Il était sans doute le dernier homme vivant de l’île hippocampe à être parti au front pour la France durant la Seconde Guerre mondiale. Boinali Souprit, disparu en 2012, a eu le temps de raconter son histoire à certains confrères.
L’engagement dans les FFL
Pour faire face au terrible voisin-ennemi allemand, lequel en un temps record a réorganisé une armée qui inquiétait le monde, la France eut recours encore une fois à la « force noire ». Elle enrôle de gré ou de force des hommes dans ses colonies. Tout homme en âge de combattre est sollicité. Pour y échapper, certains allaient se réfugier dans des grottes loin des villes et des villages. Ce n’est pas le cas de Boinali. Lui, n’a que 21 ans lorsqu’ un beau jour de 1939, des officiers pénètrent dans son village à la recherche d’hommes aptes au combat. Il se voit alors enrôlé et envoyé à la base militaire de Diego à Madagascar pour un entraînement intensif afin d’apprendre le maniement des armes. Il y retrouve dans sa compagnie d’autres compatriotes des autres îles de l’archipel avec lesquels il sera envoyé à Djibouti qui deviendra leur QG.
Le 17 juin 1940, le maréchal demande aux Allemands l’Armistice qui sera signé le 22 du même mois. Au lendemain de cette demande, le général de Gaulle lance son désormais célèbre appel : «Cette Guerre est une guerre mondiale. Toutes les fautes, tous les retards, toutes les souffrances n’empêchent pas qu’il y ait dans l’univers, tous les moyens pour écraser un jour nos ennemis ». Cela remotive ceux qui croient encore à un retournement de situation, ceux qui sont dans les colonies et qui forment désormais les Forces Françaises Libres (FFL). Dans ces FFL, se trouve notre natif de Tsingoni, Boinali Souprit.
« Nous n’avions pas peur, parce qu’avant même d’aller nous battre le général de Gaulle nous avait dit que même si la France est occupée, c’était une grande nation, et que nous n’avions pas à nous inquiéter parce que la victoire serait à nous. Il a su nous rassurer et nous redonner courage. » confie-t-il à Halda Toihiridini pour Mayotte Hebdo
Dans l’enfer de la bataille d’El Alamein
C’est le jour où le Maréchal signait l’Armistice avec le Führer que Boinali fait son premier baptême de feu, au sens propre. En effet, le QG de Djibouti où est basée sa compagnie composée essentiellement de Comoriens et de Malgaches, est pilonnée par les avions italiens.Après les bombardements, Boinali et sa compagnie auront affaire aux soldats italiens au sol.

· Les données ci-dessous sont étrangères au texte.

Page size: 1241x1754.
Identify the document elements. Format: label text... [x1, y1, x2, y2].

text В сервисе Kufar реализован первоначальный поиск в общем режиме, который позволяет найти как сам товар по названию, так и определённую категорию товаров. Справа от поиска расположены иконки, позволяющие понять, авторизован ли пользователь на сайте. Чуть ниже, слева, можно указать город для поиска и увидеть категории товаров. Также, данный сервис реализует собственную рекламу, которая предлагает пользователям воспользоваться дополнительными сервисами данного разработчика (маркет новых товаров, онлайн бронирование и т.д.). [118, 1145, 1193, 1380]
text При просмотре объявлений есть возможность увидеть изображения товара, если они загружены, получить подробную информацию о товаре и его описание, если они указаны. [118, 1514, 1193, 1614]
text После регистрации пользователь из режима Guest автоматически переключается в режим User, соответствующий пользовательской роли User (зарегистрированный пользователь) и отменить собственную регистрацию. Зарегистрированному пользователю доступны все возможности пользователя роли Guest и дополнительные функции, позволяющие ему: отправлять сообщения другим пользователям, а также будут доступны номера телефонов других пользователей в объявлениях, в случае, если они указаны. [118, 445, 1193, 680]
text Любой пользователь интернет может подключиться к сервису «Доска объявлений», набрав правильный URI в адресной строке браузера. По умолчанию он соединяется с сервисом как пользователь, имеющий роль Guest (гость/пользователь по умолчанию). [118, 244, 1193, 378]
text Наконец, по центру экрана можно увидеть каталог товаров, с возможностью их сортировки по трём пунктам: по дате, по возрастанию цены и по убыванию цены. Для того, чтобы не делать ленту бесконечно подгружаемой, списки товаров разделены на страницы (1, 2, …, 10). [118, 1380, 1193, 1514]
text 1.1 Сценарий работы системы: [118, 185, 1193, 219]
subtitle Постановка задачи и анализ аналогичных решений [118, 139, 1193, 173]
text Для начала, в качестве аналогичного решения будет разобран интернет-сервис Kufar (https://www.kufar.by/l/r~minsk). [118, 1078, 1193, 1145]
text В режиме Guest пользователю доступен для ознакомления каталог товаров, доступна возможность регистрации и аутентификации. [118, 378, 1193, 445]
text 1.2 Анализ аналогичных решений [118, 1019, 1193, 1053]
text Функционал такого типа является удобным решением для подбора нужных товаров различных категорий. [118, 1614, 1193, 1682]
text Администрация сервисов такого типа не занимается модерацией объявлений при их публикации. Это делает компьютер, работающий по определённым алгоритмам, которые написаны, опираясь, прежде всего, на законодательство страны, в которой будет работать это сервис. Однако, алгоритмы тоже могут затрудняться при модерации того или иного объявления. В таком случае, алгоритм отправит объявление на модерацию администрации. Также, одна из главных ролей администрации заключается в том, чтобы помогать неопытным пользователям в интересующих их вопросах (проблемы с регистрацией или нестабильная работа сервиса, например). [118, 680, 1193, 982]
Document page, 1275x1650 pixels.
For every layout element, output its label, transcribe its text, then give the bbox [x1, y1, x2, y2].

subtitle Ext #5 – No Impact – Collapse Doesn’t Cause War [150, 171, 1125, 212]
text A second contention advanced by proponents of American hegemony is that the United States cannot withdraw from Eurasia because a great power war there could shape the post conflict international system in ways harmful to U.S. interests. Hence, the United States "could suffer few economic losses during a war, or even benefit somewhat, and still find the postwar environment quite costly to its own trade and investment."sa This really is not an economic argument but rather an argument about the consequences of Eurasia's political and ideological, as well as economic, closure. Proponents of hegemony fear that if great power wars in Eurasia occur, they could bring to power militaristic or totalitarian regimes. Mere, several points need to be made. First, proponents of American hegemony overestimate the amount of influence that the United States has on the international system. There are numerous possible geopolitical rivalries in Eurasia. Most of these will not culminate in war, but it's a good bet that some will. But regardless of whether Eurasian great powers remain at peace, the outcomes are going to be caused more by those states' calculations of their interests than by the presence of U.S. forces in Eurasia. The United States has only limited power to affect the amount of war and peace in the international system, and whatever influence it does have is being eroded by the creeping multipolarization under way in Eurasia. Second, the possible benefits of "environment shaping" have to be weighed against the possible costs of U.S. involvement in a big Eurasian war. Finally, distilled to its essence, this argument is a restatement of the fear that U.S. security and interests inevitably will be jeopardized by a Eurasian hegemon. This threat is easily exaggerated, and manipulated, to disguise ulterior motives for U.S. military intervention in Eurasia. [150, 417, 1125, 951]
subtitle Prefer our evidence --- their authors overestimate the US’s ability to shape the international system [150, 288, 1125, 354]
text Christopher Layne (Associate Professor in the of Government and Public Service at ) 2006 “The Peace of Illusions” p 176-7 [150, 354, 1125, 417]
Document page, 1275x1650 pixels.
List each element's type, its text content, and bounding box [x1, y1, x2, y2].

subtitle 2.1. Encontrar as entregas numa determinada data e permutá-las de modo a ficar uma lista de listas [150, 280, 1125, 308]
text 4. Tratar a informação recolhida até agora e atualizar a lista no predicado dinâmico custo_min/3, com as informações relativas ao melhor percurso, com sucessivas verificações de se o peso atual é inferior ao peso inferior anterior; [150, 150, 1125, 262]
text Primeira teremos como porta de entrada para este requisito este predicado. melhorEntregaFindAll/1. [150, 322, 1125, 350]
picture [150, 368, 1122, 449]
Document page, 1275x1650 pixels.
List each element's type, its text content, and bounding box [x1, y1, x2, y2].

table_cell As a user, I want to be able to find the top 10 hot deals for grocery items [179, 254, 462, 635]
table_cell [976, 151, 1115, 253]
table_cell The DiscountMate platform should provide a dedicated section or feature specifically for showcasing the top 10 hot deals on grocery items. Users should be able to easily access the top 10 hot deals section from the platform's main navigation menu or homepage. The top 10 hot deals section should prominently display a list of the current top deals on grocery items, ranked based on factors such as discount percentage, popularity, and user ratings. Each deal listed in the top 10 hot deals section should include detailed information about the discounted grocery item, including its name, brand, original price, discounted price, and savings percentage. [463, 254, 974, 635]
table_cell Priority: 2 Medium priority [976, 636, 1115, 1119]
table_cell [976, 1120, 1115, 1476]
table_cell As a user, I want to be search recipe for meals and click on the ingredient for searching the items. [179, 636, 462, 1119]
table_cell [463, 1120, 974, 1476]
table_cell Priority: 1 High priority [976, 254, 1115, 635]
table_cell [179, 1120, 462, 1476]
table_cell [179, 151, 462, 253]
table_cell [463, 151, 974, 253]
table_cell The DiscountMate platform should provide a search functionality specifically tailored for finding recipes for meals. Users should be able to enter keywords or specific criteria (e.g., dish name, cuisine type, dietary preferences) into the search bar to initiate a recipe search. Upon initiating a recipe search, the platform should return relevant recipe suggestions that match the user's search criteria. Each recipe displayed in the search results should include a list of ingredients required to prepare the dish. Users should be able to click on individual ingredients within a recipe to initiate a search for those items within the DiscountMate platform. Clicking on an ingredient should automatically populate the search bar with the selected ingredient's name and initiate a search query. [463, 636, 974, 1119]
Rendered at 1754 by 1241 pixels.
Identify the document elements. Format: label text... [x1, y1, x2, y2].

C’est à Addis-Abeba, où les combats font rage entre l’armée coloniale italienne et l’armée britannique épaulée par les soldats venus de tout leur empire colonial africain. Les Forces Françaises Libres et les Belges vont prêter main- forte à leur tour aux Anglais dans cette guerre du désert. Boinali et sa compagnie sont de la partie. Moqué au départ pour sa petite taille, notre héros va gagner le respect de ses pairs par sa bravoure et sa sociabilité. Plus tard, il dira même s’être fait de nombreux amis.
En plus de la bravoure, il fallait surtout avoir un moral d’acier. Boinali Souprit l’avait. Il se disait qu’il y allait pour mourir alors il ne craignait rien comme s’il était déjà mort, confia-t-il.
En face, les 40.000 soldats menés par le général Feldmarschall Erwin Rommel chargeaient avec une rare violence. Les Alliés sont beaucoup moins nombreux, mais résistent, on déplore de nombreux morts et blessés. Boinali, chef de pièce, tirant au mortier, fera partie des blessés. Mis hors combat par une balle à la jambe, il est évacué à l’arrière et remis sur pied en une semaine, on le renvoie alors au front. Il s’estime chanceux, car il a vu certains de ses compagnons les tripes à l’air ou démembrés comme des puzzles à la bataille d’El Alamein.
La guerre terminée, Souprit comme les autres combattants africains, sera ignoré par l’État pour lequel il s’est battu. Il aura attendu de longues années pour être reconnu et pouvoir bénéficier d’une modeste retraite de 450€ lui permettant, comme il disait de « vivre correctement ». Le brave homme s’éteint en 2012, à l’âge de 94 ans dans le village de Tsingoni où il a vu le jour.